Il rituale antico prevedeva la preparazione di un pasto per i bisognosi.

Calabria Ora del 20 Marzo 2013

Ve ne avevamo parlato l'anno scorso, lanciando l'allarme per quella che pareva essere la fine di una tradizione secolare, di quelle attorno alle quali intere comunità, in tal caso quella della piccola frazione Limpidi di Acquaro, si riconoscono e si identificano, interpretando tale fine come un punto di non ritorno. Perché, se oltre ai servizi, con l'inesorabile spopolamento, si perdono anche le tradizioni che rappresentano le radici sulle quali un popolo prolifera, allora vuoi dire che è davvero giunta la fine.

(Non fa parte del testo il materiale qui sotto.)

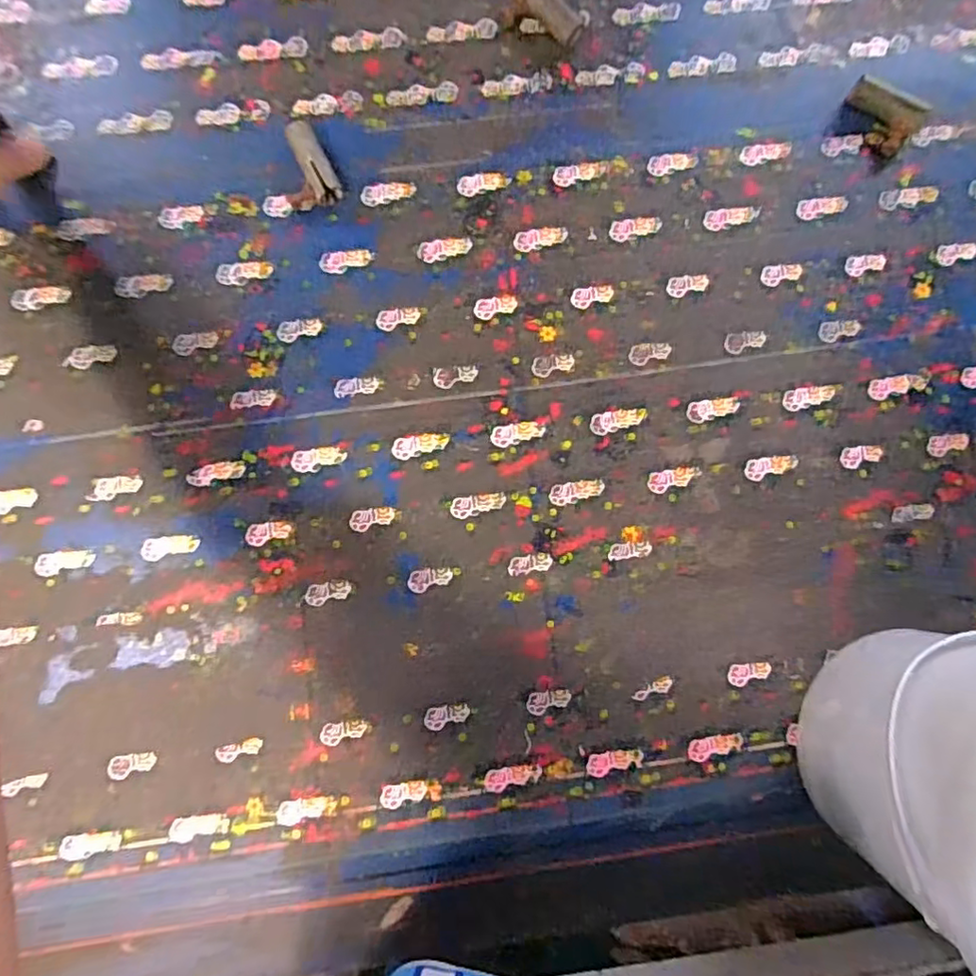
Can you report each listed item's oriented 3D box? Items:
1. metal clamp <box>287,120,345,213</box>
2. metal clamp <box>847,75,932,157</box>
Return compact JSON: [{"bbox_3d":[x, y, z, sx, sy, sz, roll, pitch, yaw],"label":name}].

Proprio per questo, determinati riti, divenuti tali per convenzione universalmente riconosciuta in un dato centro, non devono essere trascurati. Così, dopo il break dello scorso anno, a Limpidi ha prevalso l'orgoglio collettivo e, martedì scorso, è stato riproposto il tradizionale "Cumbitu" (conviviale) di San Giuseppe, le cui origini si perdono nella notte dei tempi, rendendo orgogliosi i limpidesi sul fatto che, sebbene iniziative simili si ritrovino anche in altri centri, il loro è il vero ed originale "cumbitu".
Il rituale, in origine, era organizzato dalle famiglie più povere del piccolo centro montano, che, privandosi di quel poco che la terra dava loro, preparavano un lauto pasto per i più bisognosi del paese, cui si univano mendicanti e mercanti provenienti da altri centri. Al giorno d'oggi, sebbene pare vi sia un ritorno al passato, la società è più benestante ma "u cumbitu", come conferma anche don Pietro Carnovale, parroco della comunità, «non perde la sua caratteristica peculiare di solidarietà, poiché il frutto dell'impegno delle famiglie che lo realizzano, 10, quest'anno, è rivolto alle persone anziane e sole, che in questi centri sono la maggioranza». In pratica, le 10 famiglie coinvolte hanno realizzato la spesa per preparare il pranzo per tutta la comunità a base di pasta (ne sono stati acquistati 20 chili), sugo (36litri), ceci (13 chili), broccoli (8o chili) e stoccafisso (20 chili), più altri 50 chilogrammi di farina per realizzare i "curujicchi", distribuite il 18 ai residenti.
Per quanto riguarda il rituale nel dettaglio, il giorno di San Giuseppe, poco prima di mezzogiorno, il parroco è. giunto nell'abitazione dove è stato realizzato "u cumbitu, per benedire il cibo ed i presenti, mentre, tre componenti scelti nella comunità, impersonavano i membri della sacra famiglia che, seduti attorno ad un tavolo, hanno assaggiato le varie pietanze, recitando una lode a Gesù, Giusppe e Maria ad ogni boccone.
Il culmine della manifestazione è stato la distribuzione del pasto (a "devuziuani"), casa per casa a tutti i limpidesi, che hanno potuto così, ancora una volta, assaggiare il "sapore unico" della loro tradizione identitaria, sopravvissuta ai secoli e recuperata, fortunatamente, dopo quello che, a questo punto, può dirsi solo un anno sabbatico.